Removing the intermediary list and inlining the logic brings down the latency of searches targetting many shards/indices at once and allows for subsequent optimizations.
The removed tests appear redundant as they tested an implementation detail of the IndexNameExpressionResolver which itself is well covered by its own tests.
Also, the inlined logic has been optimised slightly to avoid needlessly copying lists in some spots.

The approach taken by `ExpressionList` becomes very expensive for large numbers of indices/datastreams. It implies that large lists of concrete names (as they are passed down from the transport layer via e.g. security) are copied at least twice during iteration. Removing the intermediary list and inlining the logic brings down the latency of searches targetting many shards/indices at once and allows for subsequent optimizations. The removed tests appear redundant as they tested an implementation detail of the IndexNameExpressionResolver which itself is well covered by its own tests.

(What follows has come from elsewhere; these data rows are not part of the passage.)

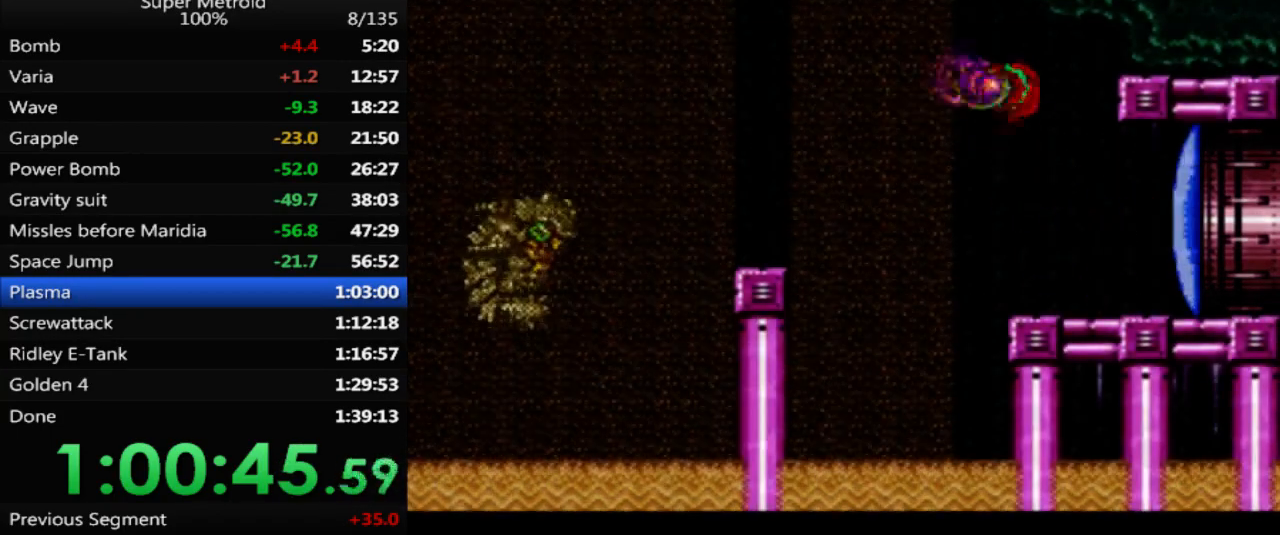
{"buttons": ["A", "B", "DPAD_LEFT"], "events": [[167, "A", "up"], [417, "A", "down"]]}
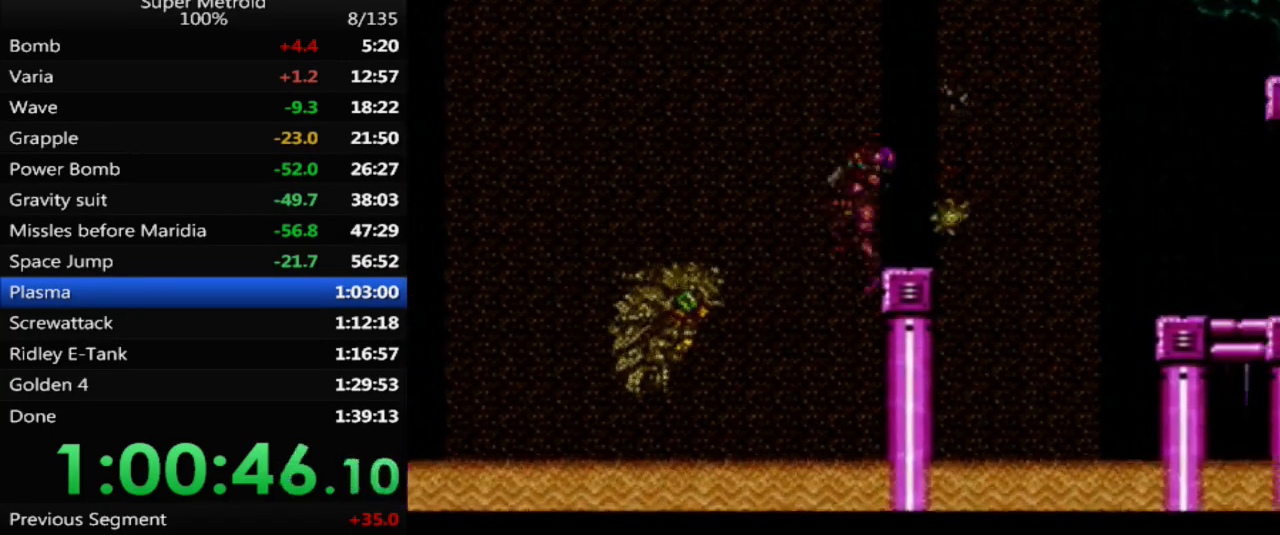
{"buttons": ["A", "B", "DPAD_LEFT"], "events": [[200, "A", "up"], [500, "A", "down"]]}
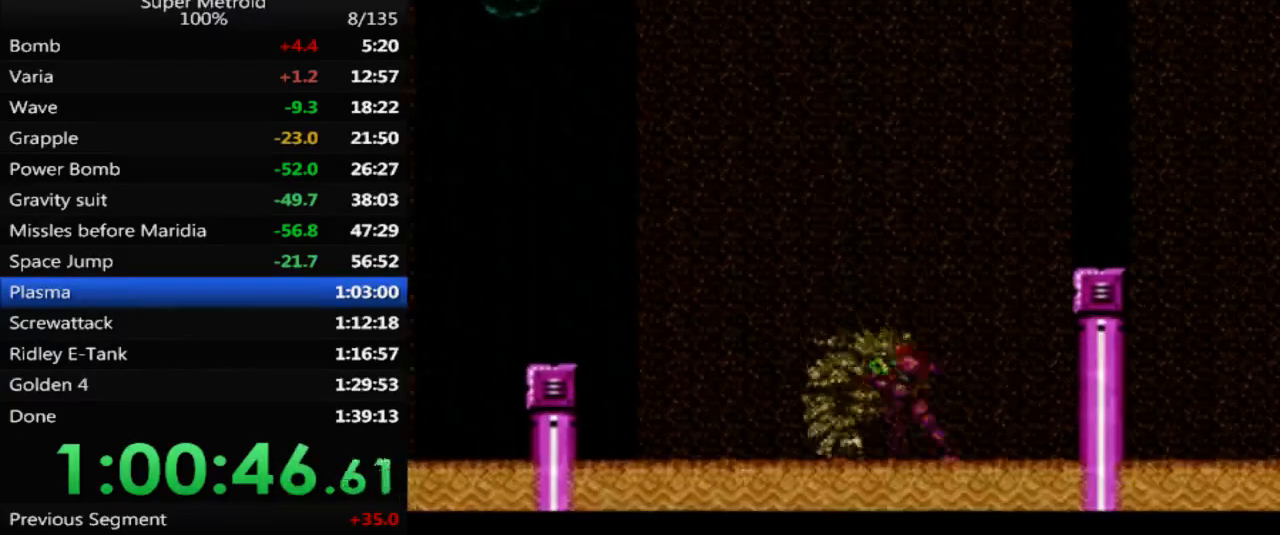
{"buttons": ["DPAD_LEFT"], "events": [[483, "B", "up"], [500, "A", "up"]]}
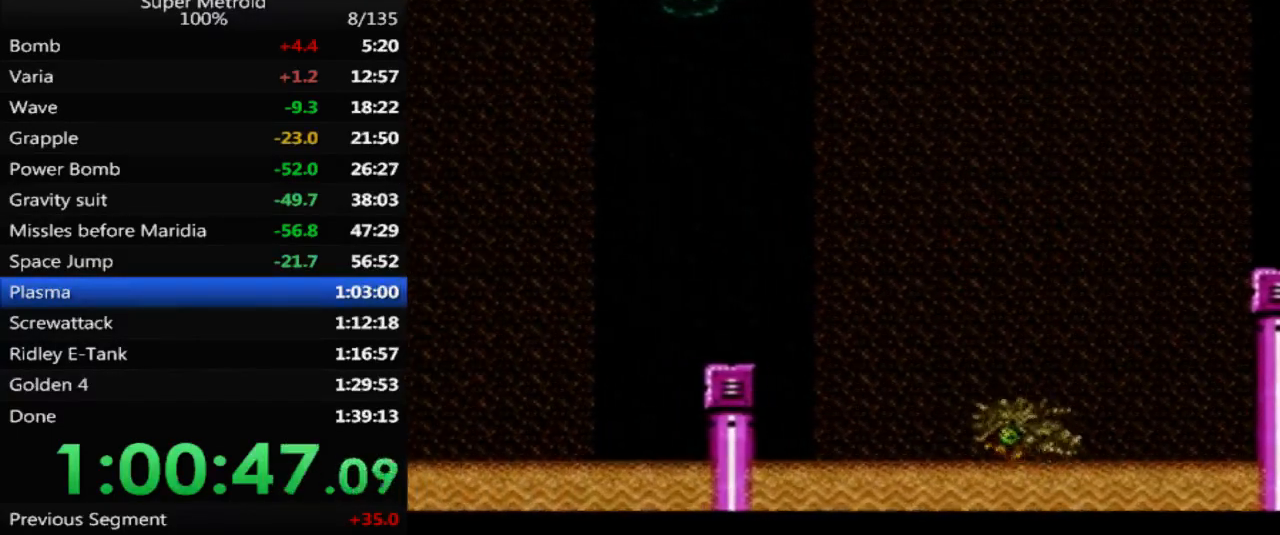
{"buttons": ["A", "DPAD_LEFT"], "events": [[333, "A", "down"]]}
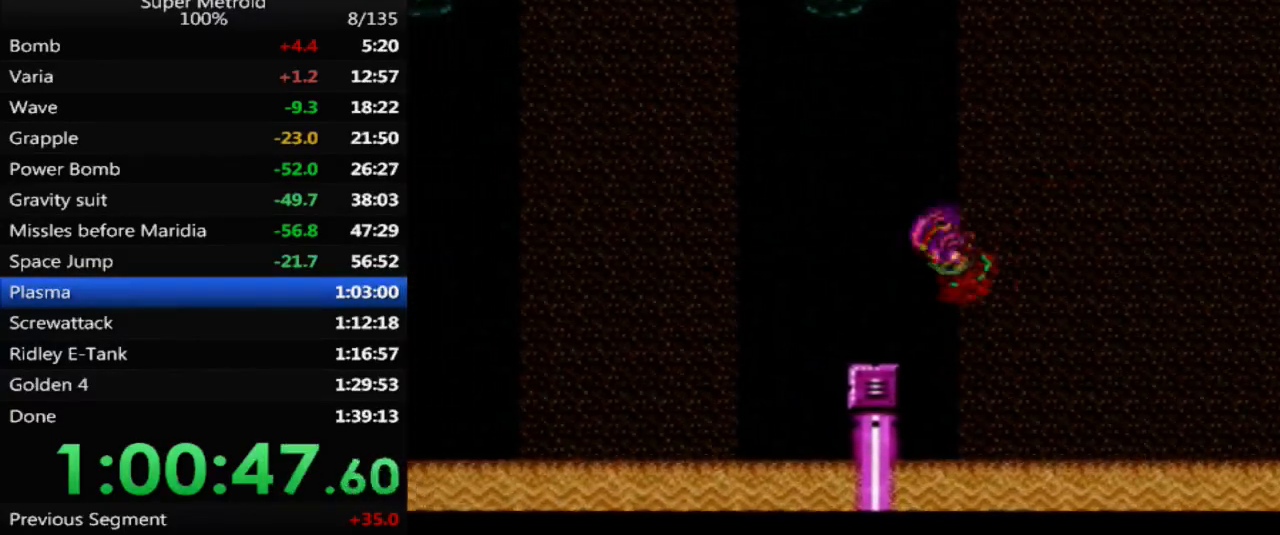
{"buttons": ["DPAD_LEFT"], "events": [[133, "A", "up"]]}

elasticsearchmachine · 2024-10-24T01:13:57Z

Pinging @elastic/es-data-management (Team:Data Management)

original-brownbear · 2024-10-24T01:14:34Z

server/src/main/java/org/elasticsearch/cluster/metadata/IndexNameExpressionResolver.java

                return ExplicitResourceNameFilter.filterUnavailable(
                    context,
-                    DateMathExpressionResolver.resolve(context, List.of(expressions))
+                    DateMathExpressionResolver.resolve(context, Arrays.asList(expressions))


This is a pretty big deal in some cases, List.of will copy the expressions list which is quite heavy once we get to very long lists.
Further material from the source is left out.